Give back all the data below exactly as it is shown.

───── EXERCISE INPUTS

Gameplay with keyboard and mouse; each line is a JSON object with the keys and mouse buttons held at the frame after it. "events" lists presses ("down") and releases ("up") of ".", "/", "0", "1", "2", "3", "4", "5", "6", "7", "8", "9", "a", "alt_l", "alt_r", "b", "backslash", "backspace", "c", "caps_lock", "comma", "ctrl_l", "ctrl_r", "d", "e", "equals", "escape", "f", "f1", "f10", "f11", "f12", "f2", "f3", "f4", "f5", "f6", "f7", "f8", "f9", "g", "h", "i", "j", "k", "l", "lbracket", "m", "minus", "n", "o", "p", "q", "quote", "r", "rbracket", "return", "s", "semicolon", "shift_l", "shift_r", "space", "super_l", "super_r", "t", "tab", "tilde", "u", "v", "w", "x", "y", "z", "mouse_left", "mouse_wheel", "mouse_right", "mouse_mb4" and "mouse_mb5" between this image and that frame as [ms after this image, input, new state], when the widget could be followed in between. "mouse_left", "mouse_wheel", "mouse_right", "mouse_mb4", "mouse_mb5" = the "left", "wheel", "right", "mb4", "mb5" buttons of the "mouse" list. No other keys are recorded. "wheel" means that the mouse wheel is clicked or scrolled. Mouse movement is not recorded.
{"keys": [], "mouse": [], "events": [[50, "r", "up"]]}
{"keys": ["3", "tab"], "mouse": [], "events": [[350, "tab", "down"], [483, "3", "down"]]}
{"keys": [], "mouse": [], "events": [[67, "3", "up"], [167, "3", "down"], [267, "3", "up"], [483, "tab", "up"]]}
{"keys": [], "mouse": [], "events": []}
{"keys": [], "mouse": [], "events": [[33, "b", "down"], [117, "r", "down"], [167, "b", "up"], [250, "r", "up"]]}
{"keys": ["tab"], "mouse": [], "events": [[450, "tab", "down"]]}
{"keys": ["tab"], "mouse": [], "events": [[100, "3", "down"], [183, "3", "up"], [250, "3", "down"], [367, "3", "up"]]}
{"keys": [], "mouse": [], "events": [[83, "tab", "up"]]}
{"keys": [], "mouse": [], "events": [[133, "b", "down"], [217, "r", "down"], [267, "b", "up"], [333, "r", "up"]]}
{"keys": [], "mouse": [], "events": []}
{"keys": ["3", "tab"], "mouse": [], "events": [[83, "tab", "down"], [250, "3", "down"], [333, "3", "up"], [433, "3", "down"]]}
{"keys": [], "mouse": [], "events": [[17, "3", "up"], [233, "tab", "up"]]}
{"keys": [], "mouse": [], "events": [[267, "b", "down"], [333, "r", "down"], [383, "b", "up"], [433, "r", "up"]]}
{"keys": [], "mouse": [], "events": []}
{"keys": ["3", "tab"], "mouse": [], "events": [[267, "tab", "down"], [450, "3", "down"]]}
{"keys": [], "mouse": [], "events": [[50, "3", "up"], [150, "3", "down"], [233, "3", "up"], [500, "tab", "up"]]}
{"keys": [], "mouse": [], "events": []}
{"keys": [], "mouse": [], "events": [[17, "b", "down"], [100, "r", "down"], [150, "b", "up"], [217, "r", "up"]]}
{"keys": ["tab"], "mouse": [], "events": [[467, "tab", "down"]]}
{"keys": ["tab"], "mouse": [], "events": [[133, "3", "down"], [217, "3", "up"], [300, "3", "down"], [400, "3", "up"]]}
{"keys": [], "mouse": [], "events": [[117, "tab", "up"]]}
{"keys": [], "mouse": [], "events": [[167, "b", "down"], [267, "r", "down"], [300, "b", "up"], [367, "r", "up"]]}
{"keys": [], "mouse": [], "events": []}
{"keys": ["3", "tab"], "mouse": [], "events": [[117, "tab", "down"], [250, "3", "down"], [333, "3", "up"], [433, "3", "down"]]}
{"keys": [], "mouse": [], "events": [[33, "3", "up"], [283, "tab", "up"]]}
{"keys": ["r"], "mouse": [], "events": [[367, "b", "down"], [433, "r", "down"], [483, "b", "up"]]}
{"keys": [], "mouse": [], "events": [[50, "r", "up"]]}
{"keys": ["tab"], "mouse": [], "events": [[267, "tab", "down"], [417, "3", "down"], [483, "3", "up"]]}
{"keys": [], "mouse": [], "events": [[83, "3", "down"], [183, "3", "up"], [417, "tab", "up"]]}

──────────

:: PROBLEM SOLUTION ::
Gameplay with keyboard and mouse; each line is a JSON object with the keys and mouse buttons held at the frame after it. "events" lists presses ("down") and releases ("up") of ".", "/", "0", "1", "2", "3", "4", "5", "6", "7", "8", "9", "a", "alt_l", "alt_r", "b", "backslash", "backspace", "c", "caps_lock", "comma", "ctrl_l", "ctrl_r", "d", "e", "equals", "escape", "f", "f1", "f10", "f11", "f12", "f2", "f3", "f4", "f5", "f6", "f7", "f8", "f9", "g", "h", "i", "j", "k", "l", "lbracket", "m", "minus", "n", "o", "p", "q", "quote", "r", "rbracket", "return", "s", "semicolon", "shift_l", "shift_r", "space", "super_l", "super_r", "t", "tab", "tilde", "u", "v", "w", "x", "y", "z", "mouse_left", "mouse_wheel", "mouse_right", "mouse_mb4" and "mouse_mb5" between this image and that frame as [ms after this image, input, new state], when the widget could be followed in between. "mouse_left", "mouse_wheel", "mouse_right", "mouse_mb4", "mouse_mb5" = the "left", "wheel", "right", "mb4", "mb5" buttons of the "mouse" list. No other keys are recorded. "wheel" means that the mouse wheel is clicked or scrolled. Mouse movement is not recorded.
{"keys": [], "mouse": [], "events": [[50, "r", "up"]]}
{"keys": ["3", "tab"], "mouse": [], "events": [[350, "tab", "down"], [483, "3", "down"]]}
{"keys": [], "mouse": [], "events": [[67, "3", "up"], [167, "3", "down"], [267, "3", "up"], [483, "tab", "up"]]}
{"keys": [], "mouse": [], "events": []}
{"keys": [], "mouse": [], "events": [[33, "b", "down"], [117, "r", "down"], [167, "b", "up"], [250, "r", "up"]]}
{"keys": ["tab"], "mouse": [], "events": [[450, "tab", "down"]]}
{"keys": ["tab"], "mouse": [], "events": [[100, "3", "down"], [183, "3", "up"], [250, "3", "down"], [367, "3", "up"]]}
{"keys": [], "mouse": [], "events": [[83, "tab", "up"]]}
{"keys": [], "mouse": [], "events": [[133, "b", "down"], [217, "r", "down"], [267, "b", "up"], [333, "r", "up"]]}
{"keys": [], "mouse": [], "events": []}
{"keys": ["3", "tab"], "mouse": [], "events": [[83, "tab", "down"], [250, "3", "down"], [333, "3", "up"], [433, "3", "down"]]}
{"keys": [], "mouse": [], "events": [[17, "3", "up"], [233, "tab", "up"]]}
{"keys": [], "mouse": [], "events": [[267, "b", "down"], [333, "r", "down"], [383, "b", "up"], [433, "r", "up"]]}
{"keys": [], "mouse": [], "events": []}
{"keys": ["3", "tab"], "mouse": [], "events": [[267, "tab", "down"], [450, "3", "down"]]}
{"keys": [], "mouse": [], "events": [[50, "3", "up"], [150, "3", "down"], [233, "3", "up"], [500, "tab", "up"]]}
{"keys": [], "mouse": [], "events": []}
{"keys": [], "mouse": [], "events": [[17, "b", "down"], [100, "r", "down"], [150, "b", "up"], [217, "r", "up"]]}
{"keys": ["tab"], "mouse": [], "events": [[467, "tab", "down"]]}
{"keys": ["tab"], "mouse": [], "events": [[133, "3", "down"], [217, "3", "up"], [300, "3", "down"], [400, "3", "up"]]}
{"keys": [], "mouse": [], "events": [[117, "tab", "up"]]}
{"keys": [], "mouse": [], "events": [[167, "b", "down"], [267, "r", "down"], [300, "b", "up"], [367, "r", "up"]]}
{"keys": [], "mouse": [], "events": []}
{"keys": ["3", "tab"], "mouse": [], "events": [[117, "tab", "down"], [250, "3", "down"], [333, "3", "up"], [433, "3", "down"]]}
{"keys": [], "mouse": [], "events": [[33, "3", "up"], [283, "tab", "up"]]}
{"keys": ["r"], "mouse": [], "events": [[367, "b", "down"], [433, "r", "down"], [483, "b", "up"]]}
{"keys": [], "mouse": [], "events": [[50, "r", "up"]]}
{"keys": ["tab"], "mouse": [], "events": [[267, "tab", "down"], [417, "3", "down"], [483, "3", "up"]]}
{"keys": [], "mouse": [], "events": [[83, "3", "down"], [183, "3", "up"], [417, "tab", "up"]]}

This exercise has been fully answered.